To emphasize important information or references to other commands, you can use chalk. See the implementations of existing commands to see how it's used.

Export command class instance

Finish the implementation of your command, by exporting the instance of the command class:

module.exports = new SpoMyCommand();

On runtime, Office 365 CLI iterates through all JavaScript files in the o365 folder and registers all exported command classes as commands in the CLI.

Additional command capabilities

When building Office 365 CLI commands, you can use additional features such as optional and required arguments, autocomplete or validation. For more information see the Vorpal command API documentation.

Implement unit tests

Each command must by accompanied by a set of unit tests. We aim for 100% code and branch coverage in every command file.

To see the current code coverage, run npm test. Once testing completes, open the ./coverage/lcov-report/index.html file in the web browser and browser through the different project files.

See the existing test files to get a better understanding of how they are structured and how different elements such as objects or web requests are mocked.

Once you're done with your unit tests, run npm test to verify that you're covering all code and branches of your command with your unit tests.

Write help page

Each command has a corresponding manual page. The contents of this page are almost identical to the help implemented in the command itself. This way, users working with the CLI can get the help directly inside the CLI, while users interested in the capabilities of the CLI, can browse through the help pages published on the Internet.

Start filling the help page contents by starting the Office 365 CLI and requesting help for your command:

o365$ help spo my-command

Copy the output of the command and use as a starting point for creating the documentation page.
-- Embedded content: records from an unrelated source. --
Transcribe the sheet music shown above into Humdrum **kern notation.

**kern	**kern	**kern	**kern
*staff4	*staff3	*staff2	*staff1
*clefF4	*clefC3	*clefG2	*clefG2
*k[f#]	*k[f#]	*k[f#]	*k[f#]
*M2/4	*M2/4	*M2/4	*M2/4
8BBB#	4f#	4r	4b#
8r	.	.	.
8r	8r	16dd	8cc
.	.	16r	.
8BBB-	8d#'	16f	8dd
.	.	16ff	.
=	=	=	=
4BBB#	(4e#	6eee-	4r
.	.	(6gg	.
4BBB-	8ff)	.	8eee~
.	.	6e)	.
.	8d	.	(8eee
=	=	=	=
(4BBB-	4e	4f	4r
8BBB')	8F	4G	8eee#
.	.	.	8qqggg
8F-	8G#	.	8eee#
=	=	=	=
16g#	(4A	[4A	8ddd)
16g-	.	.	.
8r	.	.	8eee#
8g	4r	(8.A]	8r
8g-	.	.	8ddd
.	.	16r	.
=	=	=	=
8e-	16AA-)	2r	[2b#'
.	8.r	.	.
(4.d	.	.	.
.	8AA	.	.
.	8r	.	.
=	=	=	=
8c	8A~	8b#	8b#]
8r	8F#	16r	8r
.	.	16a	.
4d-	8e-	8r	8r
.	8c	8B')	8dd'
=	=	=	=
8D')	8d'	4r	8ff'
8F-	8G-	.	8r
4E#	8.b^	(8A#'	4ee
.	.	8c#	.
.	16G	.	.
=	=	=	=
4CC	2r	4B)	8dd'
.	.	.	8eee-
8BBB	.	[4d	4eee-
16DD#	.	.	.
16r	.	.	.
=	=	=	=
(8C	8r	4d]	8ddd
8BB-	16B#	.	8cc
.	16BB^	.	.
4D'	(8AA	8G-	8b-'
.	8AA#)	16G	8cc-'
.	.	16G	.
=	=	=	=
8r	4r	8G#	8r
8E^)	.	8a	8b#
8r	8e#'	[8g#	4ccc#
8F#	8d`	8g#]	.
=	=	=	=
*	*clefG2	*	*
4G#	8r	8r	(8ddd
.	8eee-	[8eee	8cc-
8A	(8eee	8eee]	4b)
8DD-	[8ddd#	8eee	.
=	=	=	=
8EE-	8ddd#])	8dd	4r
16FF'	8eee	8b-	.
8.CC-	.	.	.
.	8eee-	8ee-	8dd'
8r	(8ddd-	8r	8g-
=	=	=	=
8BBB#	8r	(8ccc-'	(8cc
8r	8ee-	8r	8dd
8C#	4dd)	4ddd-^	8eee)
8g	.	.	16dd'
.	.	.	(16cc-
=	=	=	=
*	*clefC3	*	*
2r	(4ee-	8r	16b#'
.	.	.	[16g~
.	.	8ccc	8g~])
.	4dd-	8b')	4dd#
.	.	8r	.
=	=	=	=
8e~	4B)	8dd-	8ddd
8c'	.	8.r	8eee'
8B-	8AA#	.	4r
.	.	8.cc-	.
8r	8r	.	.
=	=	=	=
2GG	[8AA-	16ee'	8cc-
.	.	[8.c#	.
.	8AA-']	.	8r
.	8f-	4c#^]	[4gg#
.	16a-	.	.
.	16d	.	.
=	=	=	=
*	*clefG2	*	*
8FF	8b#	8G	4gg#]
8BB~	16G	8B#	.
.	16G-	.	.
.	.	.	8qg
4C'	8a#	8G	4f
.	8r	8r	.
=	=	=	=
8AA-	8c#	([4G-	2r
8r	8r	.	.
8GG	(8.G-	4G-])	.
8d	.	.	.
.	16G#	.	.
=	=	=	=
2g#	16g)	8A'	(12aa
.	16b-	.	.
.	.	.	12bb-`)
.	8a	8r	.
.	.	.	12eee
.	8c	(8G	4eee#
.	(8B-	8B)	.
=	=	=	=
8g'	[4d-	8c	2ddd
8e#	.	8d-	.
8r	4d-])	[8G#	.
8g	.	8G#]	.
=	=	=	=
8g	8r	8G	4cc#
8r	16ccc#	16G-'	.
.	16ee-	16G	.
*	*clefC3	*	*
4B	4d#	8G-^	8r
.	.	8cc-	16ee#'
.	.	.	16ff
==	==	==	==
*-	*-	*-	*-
The main difference between the help displayed in the CLI and the manual page is the formatting. In the command line, the CLI uses chalk to emphasize information. The manual uses Markdown to format the output. To maintain consistency, refer to other manual pages to see how they are structured and how the information is presented.

That's it

If the project is still building, your command is working as expected, all unit tests are passing, you have 100% code coverage on your command file and the documentation is in place, you're ready to submit a PR.